In 1756, when the Marquis de Pombal suppressed the Society of Jesus in the Portuguese realm, more than 1000 Jesuits were deported back to Lisbon [End Page 148] from Portuguese overseas territories; eleven of them were German missionaries from the three Jesuit provinces of Upper Rhineland, Lower Rhineland, and Upper Germany. In 1767, as a consequence of the Spanish Bourbon suppression of the Company, some 2200 Jesuit missionaries returned to the mother country, among them eighty-eight German Jesuits from the three provinces. This study is a careful and factual reconstruction of the lives of the ninety-nine Jesuit missionaries, using the twenty-six works bequeathed by the missionaries in question, as well as information gathered from forty-one archives in Europe. After a short introduction describing the rising anti-Jesuit sentiments in Spain and Portugal, the author describes the repatriation of Jesuits to Lisbon, their imprisonment (lasting as long as nineteen years), and their eventual release. The harsh treatment for the Jesuit missionaries in Portugal reflected the personal animosity of Pombal and contrasted strongly with the more humane conditions of repatriation and relocation in Spain. In the next chapters, Glüsenkamp describes in detail the repatriation of the German Jesuits to their home provinces and the conditions of their reception. The hardest blow came in 1773, with the papal dissolution of the Society of Jesus. Glüsemkamp reconstructs the lives of many of the group of ninety-nine: some became secular priests, others resided in cloisters of other religious orders, many impoverished and old brothers found refuge in houses of hermits, and still others found support in their own families.
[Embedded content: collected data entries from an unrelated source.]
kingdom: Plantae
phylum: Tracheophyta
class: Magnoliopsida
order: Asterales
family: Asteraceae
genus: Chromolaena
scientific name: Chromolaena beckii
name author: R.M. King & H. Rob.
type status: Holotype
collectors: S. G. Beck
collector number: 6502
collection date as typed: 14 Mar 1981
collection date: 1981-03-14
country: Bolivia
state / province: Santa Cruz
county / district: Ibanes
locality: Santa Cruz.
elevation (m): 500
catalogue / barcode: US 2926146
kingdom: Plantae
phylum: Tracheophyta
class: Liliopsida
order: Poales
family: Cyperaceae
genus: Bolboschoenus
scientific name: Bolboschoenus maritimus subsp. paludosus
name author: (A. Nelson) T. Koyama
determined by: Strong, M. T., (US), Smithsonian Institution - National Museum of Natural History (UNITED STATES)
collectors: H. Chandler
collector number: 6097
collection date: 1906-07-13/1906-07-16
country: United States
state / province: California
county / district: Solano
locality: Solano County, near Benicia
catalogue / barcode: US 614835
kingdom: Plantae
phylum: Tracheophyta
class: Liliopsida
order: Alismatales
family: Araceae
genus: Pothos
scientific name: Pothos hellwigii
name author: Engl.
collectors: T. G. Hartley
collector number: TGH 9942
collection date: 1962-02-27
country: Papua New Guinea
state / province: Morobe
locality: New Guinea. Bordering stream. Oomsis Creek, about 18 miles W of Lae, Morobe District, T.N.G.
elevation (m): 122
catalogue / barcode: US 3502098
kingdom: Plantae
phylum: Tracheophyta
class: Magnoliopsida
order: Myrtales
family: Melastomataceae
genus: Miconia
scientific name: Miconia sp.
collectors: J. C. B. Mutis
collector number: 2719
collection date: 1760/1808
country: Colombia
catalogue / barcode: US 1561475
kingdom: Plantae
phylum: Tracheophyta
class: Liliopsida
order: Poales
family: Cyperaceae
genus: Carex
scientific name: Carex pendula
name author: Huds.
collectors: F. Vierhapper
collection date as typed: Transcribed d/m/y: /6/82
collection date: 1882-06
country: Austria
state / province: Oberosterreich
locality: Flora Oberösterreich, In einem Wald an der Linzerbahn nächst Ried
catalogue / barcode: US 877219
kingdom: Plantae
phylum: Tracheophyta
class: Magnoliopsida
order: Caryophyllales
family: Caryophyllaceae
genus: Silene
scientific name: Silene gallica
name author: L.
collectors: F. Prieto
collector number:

A few fortunate souls succeeded in joining their brethren in White Russia, where the Society continued to exist, thanks to the refusal of Catherine the Great to acknowledge the papal decree of suppression. One of these was Anselm Eckart, a former missionary in Brazil and a member of the Upper Rhineland province, who died in 1809 in Dünaburg, Belorussia, the last surviving member of the group of exceptional missionaries. Eckart himself had been incarcerated in various Portuguese prisons between 1758 and 1777, one of the longest suffering of the unhappy Jesuits, and yet outlived the rest of his German brethren, dying only a few years before seeing the restoration of his beloved Society.

This careful and factual study comes with six appendices of lists and tables summarizing the biographies and careers of the ninety-nine German Jesuit missionaries. It is a useful addition to the history of the Society of Jesus for a period that has yet to receive more scholarly attention.